If true, this finding constitutes only the most recent of a series of blows to the once almost universally accepted 'Clovis Model', which postulated that all early sites in the Americas were from one culture – named after an archaeological site in New Mexico – and dated to no earlier than 11,200 years ago. The challenge to the theory is inherent in the revised dating: if the Clovis model rests on the belief that 11,200 years ago is the earliest humans could have arrived in the New World, and this new data proves that the latest they could have arrived is 11,000 years ago, this leaves an unbelievably short window of opportunity for nomadic hunter-gatherers to have populated a continent.
The press release, issued jointly by the Woods Hole Oceanographic Institute and the Scripps Institute of Oceanography, describes a paper which is being published in the October issue of Geology Magazine. In the publication, Lloyd Keigwin of Woods Hole, Neal Driscoll from Scripps at UC San Diego and Julie Brigham-Grette of the University of Massachusetts, Amherst report results from three new core sites north and west of Alaska in the Chukchi Sea.
At these locations, accumulation of sediment is more than 100 times greater than at previous sites, allowing identification of climate changes that were previously unseen. "During the expeditions, the researchers extracted the longest piston core ever obtained from the Arctic region" the press release says
"Although we have only a few cores, this is the first evidence of flooding of the Chukchi Sea by 11,000 years ago, at least 1,000 years before previously thought," Keigwin said. "The new data are also consistent with data from other recent studies, and show potential for developing ocean and climate histories of this region."
Advocates of the Clovis model have been under attack for years by notable scientists such as Tom Dillehay, Professor of Anthropology at the University of Kentucky, Lexington and University of Alberta Anthropology Professor Emeritus Alan Bryan.
The crux of the dissenters' arguments has been that increasing (if still debatable) evidence for near Clovis-barrier dates in sites located in the farthest south reaches of the Americas, such as Dillehay's own Monte Verde site in Chile, means that the culture's spread could only have been accomplished with an almost mystical rapidity.

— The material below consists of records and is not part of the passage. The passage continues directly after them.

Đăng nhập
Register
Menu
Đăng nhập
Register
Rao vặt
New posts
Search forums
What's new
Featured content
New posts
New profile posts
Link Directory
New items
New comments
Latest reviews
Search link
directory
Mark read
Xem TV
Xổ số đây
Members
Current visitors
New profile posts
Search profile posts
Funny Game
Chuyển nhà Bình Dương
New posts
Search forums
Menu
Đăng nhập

As Dillehay says in his popular paperback "The Settlement of the Americas: A New Prehistory", issued in 2000, "all that has ever been needed to nail down the pre-Clovis argument is a single finding of undeniably human-made tools (or other proof of human activity) in an undisturbed, well dated geological deposit dated before 11,200 before present time, the earliest reliable Clovis dates."
While the Woods Hole/Scripps findings don't quite meet that standard of proof, they have made the eye of the needle through which early settlers of the New World must have passed that much narrower.

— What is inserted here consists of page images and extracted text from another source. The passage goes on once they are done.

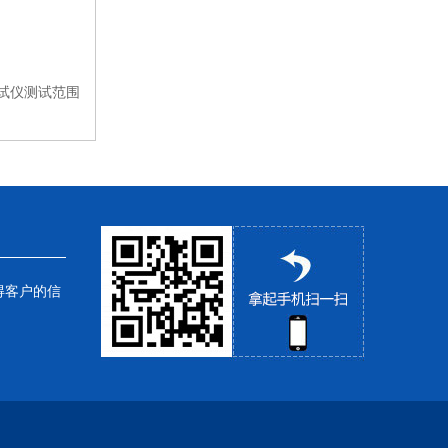
加热循环槽
度测试仪测试范围
可程式箱式电阻炉
真空干燥箱
旋转蒸发仪
循环冷却器
耐腐蚀隔膜泵
得客户的信
箱式电阻炉
高低温（交变）湿热试验箱
电热鼓风干燥箱（9000系列）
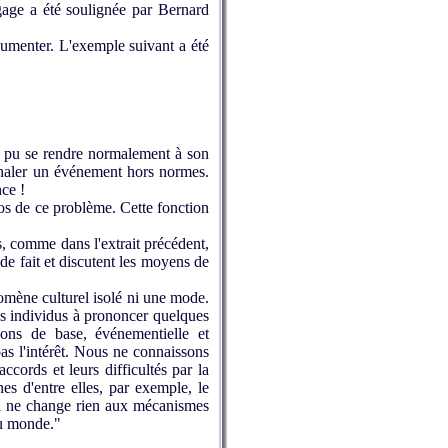
ngage a été soulignée par Bernard
gumenter. L'exemple suivant a été
it pu se rendre normalement à son
gnaler un événement hors normes.
nce !
os de ce problème. Cette fonction
s, comme dans l'extrait précédent,
de fait et discutent les moyens de
mène culturel isolé ni une mode.
es individus à prononcer quelques
ons de base, événementielle et
pas l'intérêt. Nous ne connaissons
ccords et leurs difficultés par la
nes d'entre elles, par exemple, le
ela ne change rien aux mécanismes
du monde."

Even if the strait were submerged, it could still be crossed if coverd by ice. Isn't the very meaning of Pleistocene "ice age"?
Anyway, thanks for the article and map.
No one is suggesting that people were not able to cross, but the findings in Chile indicate that nomadic people who were primarily concerned with finding food some how made the thousands of miles trek to the mountains of Chile in less than 3 generations... to me that seems not possible.